April 05, 2020
Letter

Public health policies

The International Agency for Research on Cancer (IARC), a division of the World Health Organization, conducted a review of carcinogenic risks of combined hormonal contraceptives (CHC) and combine menopausal treatments in 2005 and concluded that both are in Group I, the highest classification of carcinogenicity. CHC were put on this list in 1992. The information can be found by going to the WHO Web site www.who.int/en/ and the following links: Health Topics-Cancer-Reproductive Health and Research Center-Publications and Documents: 2005 Carcinogenicity of Combined Hormonal Treatment and Combined Meno-pausal Treatment.

Worldwide, more than 100 million women, about 10 percent of all women of reproductive age, use combined hormonal contraceptives. Just like cigarette smoking, another preventable form of cancer, not all will develop the disease. However, there is no way of predicting which ones will – therefore, all are at elevated risk.

In 2003, the National Cancer Institute has found a significant increase incident in breast, cervical, and liver cancers. For every 100 U.S. women, 28 will have breast cancer and three will have ovarian cancer.
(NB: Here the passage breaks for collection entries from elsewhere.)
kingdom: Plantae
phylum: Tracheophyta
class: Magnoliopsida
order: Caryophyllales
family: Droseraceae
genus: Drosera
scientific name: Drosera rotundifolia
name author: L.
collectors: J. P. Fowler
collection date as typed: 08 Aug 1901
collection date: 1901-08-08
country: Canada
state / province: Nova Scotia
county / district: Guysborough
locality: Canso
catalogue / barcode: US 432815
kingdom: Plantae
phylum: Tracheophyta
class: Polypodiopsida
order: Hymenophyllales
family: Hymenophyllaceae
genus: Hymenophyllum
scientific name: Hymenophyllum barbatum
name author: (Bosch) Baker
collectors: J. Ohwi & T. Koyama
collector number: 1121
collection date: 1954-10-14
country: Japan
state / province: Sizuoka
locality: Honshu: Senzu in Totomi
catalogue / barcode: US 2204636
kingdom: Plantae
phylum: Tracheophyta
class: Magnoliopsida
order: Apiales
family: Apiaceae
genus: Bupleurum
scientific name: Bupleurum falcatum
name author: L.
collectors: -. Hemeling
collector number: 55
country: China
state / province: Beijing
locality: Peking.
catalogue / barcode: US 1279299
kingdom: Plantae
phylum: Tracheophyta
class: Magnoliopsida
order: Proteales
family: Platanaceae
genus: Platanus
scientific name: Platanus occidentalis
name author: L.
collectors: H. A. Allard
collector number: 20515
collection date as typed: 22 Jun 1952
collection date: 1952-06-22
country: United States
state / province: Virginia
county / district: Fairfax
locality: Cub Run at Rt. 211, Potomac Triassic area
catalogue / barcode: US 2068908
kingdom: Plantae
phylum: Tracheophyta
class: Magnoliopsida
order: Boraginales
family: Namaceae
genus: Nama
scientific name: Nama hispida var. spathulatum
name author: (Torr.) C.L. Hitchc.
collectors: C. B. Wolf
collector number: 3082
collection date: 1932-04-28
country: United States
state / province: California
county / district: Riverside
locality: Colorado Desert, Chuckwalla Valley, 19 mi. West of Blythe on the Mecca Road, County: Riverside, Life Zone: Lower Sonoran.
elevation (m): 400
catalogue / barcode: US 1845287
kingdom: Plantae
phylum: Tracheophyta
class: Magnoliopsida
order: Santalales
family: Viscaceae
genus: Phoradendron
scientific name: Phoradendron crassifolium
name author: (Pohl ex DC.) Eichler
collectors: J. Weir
In 1970, one in 12 women developed breast cancer, not it is one in seven. The third annual AIDS Conference stated that oral contraceptive users appear to be “less resistant to AIDS than nonusers.” They destroy a women’s natural immunity to STDs, and numerous studies document a great number of other diseases and complications that are linked with the use of artificial steroid-loaded pills.

Doesn’t it make you wonder about our public health policies? Let us work to educate the public and enact public health policies that truly reflect known medical science.